God Class Becomes a Shell Containing Useful Classes
Our God Class remains as a Facade between the external code and each of these implementaton classes. It’s not perfect, but it is better than the God Class we have today, and the first step towards eventual elimination.
Breaking out all the implementation classes for a large God Class could take weeks or months. However, it is easy for each person do to one increment. Once you get it started, each developer that touches the God Class will make it a little better.
Benefits:
- Reduce cost for each story that changes the God Class by refactoring the God Class as part of that story.
- Reduce the cost for all future stories that change the God Class.
- Improve validation by unit testing the code that is currently in your God Class.
- Distribute the cost to clean up the God Class among all teams and stories that it impacts.
Downsides:
- One intermediate step makes readability inside the God Class slightly worse.
- God Class remains as a Facade, rather than having the external code simply use the smaller classes directly.
Demo the value to team and management…
Show three things at your sprint demo:
- Example: One set of isolated methods and how it deccreased cost for a story this sprint.
- Progress: Number of LoC remaining in this God Class outside of implementation classes.
- Impact: Percentage of features that require changing this God Class
Example: Reduced story cost from one isolation
Your goal is to show that the old system required a lot of work to make a safe change and how you safely changed the new system with lower cost.
Firstly, show how verifying the old system requires a ton of test cases.
- Show one example - a place where you needed to alter a God Class method.
- Show how many different parts of the product use that behavior directly or indirectly, or some other God Class code that is a near duplicate.
- Then point out that testing this change requires that you manually inspect the intention for each caller to determine which ones want the new behavior and which want something else.
- Show your estimate for the number of errors (bugs) that would typically happen and the amount of time spent working carefully to prevent errors, looking for errors, and then fixing them.
Secondly, show the new code.
- Show how the new implementation class can be verified more easily with unit tests.
- Show how you can more easily choose different behaviors for different callers (by using different implementation classes or methods).
- Show places where you didn’t need to be as careful, and you were still able to avoid creating bugs.
- Show the actual amount of time you spent working on the story (including verification and bugfixes) + the amount of time you spent refactoring.

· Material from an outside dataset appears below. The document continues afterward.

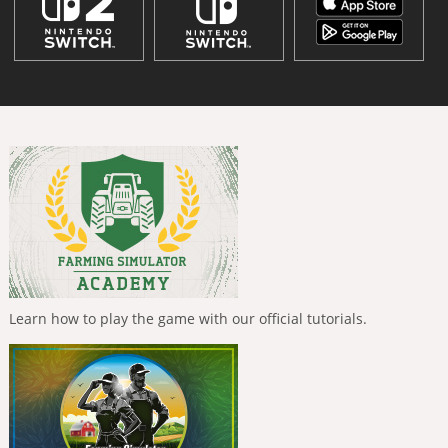
Learn how to play the game with our official tutorials.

Compare that to the estimated time you would have spent doing the story if you hadn’t refactored.
Impact: Decreased story cost
Step 1
First show the cost of a story that touches the God Class. Use historical data if possible.
- Person-hours to write.
- Person-hours to validate.
- Person-hours to fix bugs.
- Additional business impact of those bugs.
Step 2
Get historical data to show the percentage of features that require God Class changes. Multiply that by the cost above and the number of features per year to get an annualized cost to keep the God Class. This is the annual business cost to do nothing.
Step 3
Now show the cost of fixing the God Class:
- Cost to refactor out a helper method times the number of such methods to refactor out.
- Cost of additional verification for your extraction.
- Amount of delay or acceleration on the story that performs an extraction, calculated as per your example isolation.
- Business cost or value of that delay.
Step 4
Show the annualized cost of keeping the God Class vs the cost of fixing it. This could be a one-time display, or it could be a dashboard that updates as you factor code out of the God Class.